Она усмехнулась, сидя на лавочке у подъезда. Самое время желать друг другу здоровья. И приступать к обсуждению пережитых инфарктов-инсультов, делиться результатами анализов, гордо демонстрируя фарфор зубных протезов. Вместо этого Она встала, тайно радуясь, что утром не поленилась сделать макияж. Смешно, конечно. В их-то годы…
У ног хозяйки вертелся маленький пекинес. Такие собачки скрашивают одиноким старухам вечера. И гулять опять же полезно, с собачкой. – Как ты?
– Ничего. А ты как?
– Никак. Давно не виделись…
– Давно.
И, словно растолкав руками удушье ноября:
– Пойдем в парк?
Они шли молча. Говорить было не о чем, да и незачем. Жизнь тащилась позади, фыркая на пекинеса; жизнь готовилась отстать, рванув в погоню за собственной бессмысленностью.
– Замужем?
– Была. А ты? Внуки небось?
– Какие там внуки… Дочка, говорят, есть в Перми. Внебрачная. Врут, должно быть.
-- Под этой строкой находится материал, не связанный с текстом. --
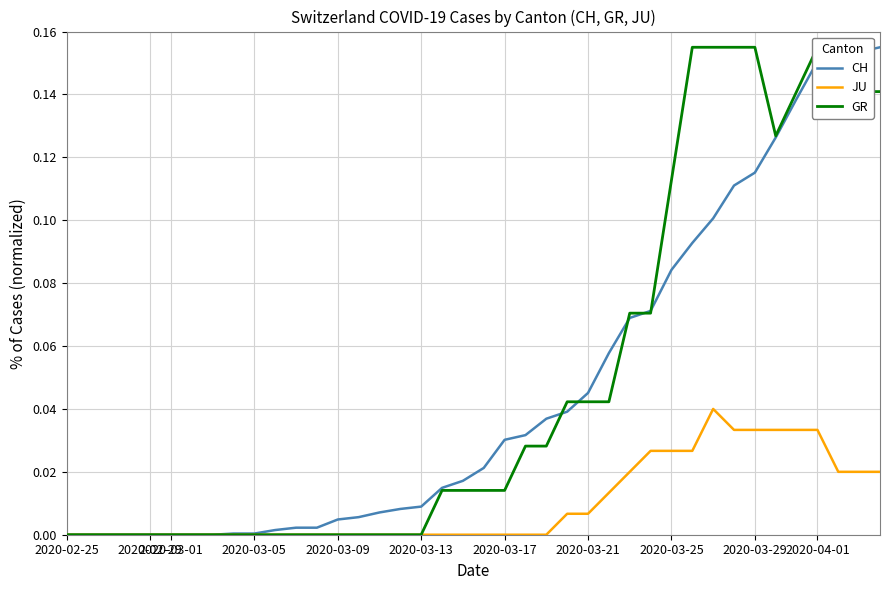

True or false: CH has a value of 0.1 at 2020-03-21.

False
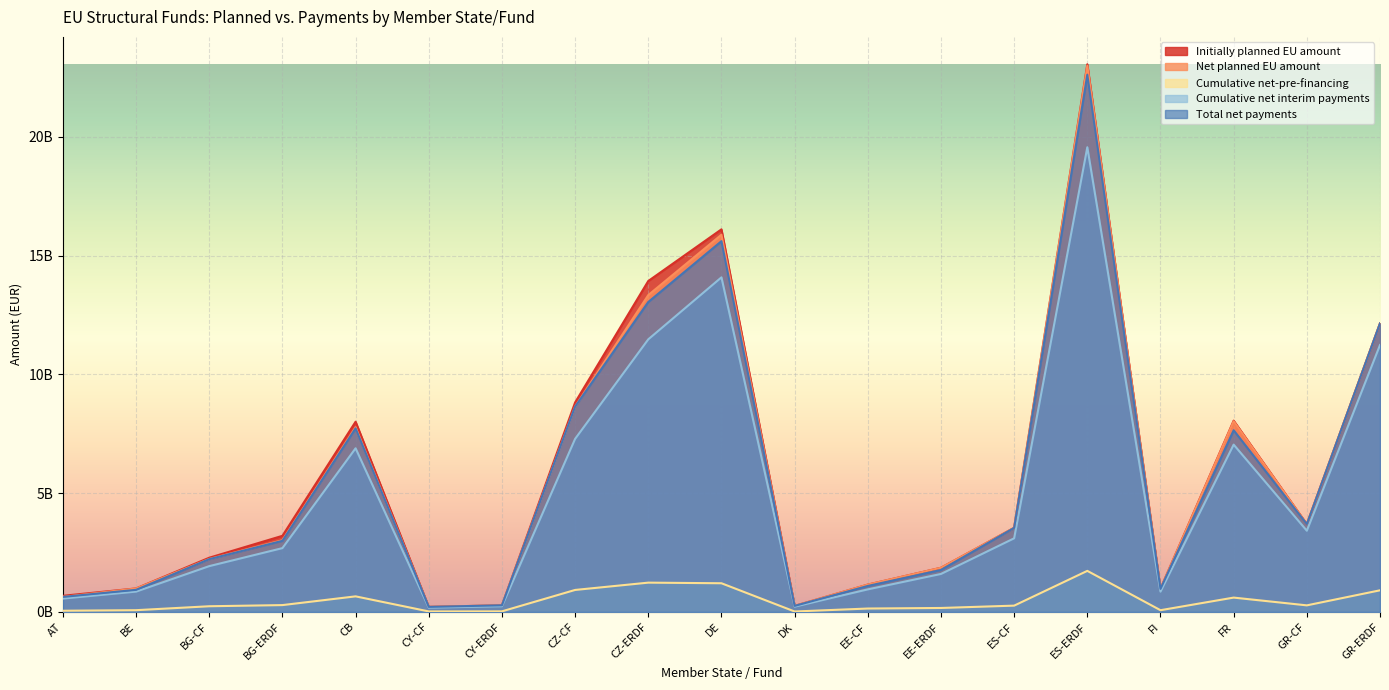

How many lines are shown in the chart?

5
– Съезди, посмотри. Познакомься.
– Боюсь. Нужен я ей, чужой… глянуть и плюнуть…
На центральной аллее гулял ветер. Собирал букет из жалких остатков Золотого Века осени. Парни хлестали пиво на ограде иссохшего фонтана. Крутился «Сюрприз», брызжа визгом рискованных клиентов. Львы гонялись за оленями на карусели, игнорируя редкие звездолеты. Массовик предлагал любителям набрасывать кольца на похабного вида штырь. Победителю гарантировалась годовая подписка на журнал «Реальность фантастики».
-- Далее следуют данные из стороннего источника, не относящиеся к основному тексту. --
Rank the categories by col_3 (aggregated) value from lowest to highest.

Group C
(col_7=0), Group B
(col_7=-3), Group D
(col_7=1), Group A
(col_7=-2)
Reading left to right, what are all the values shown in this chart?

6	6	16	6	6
Они разглядывали суету с нескрываемой завистью.
И, не сговариваясь, свернули вбок. Здесь облетали каштаны и в кустах шуршали призраки. Пекинес вступил в борьбу с невидимками, звонко тявкая. Асфальт пестрел новенькими, аспидно-черными заплатами. Стуча палочкой, Он мучительно думал: о чем заговорить? Судя по складке между Ее бровями, Она думала о том же. И оба вздохнули с облегчением, когда напряженное молчание сменилось внезапной радостью при виде знакомого аттракциона. Яркого, аляповатого, наивного, как фантик от карамельки, чей вкус уже и не вспомнишь. Диабет, зараза, не позволяет есть сладкое.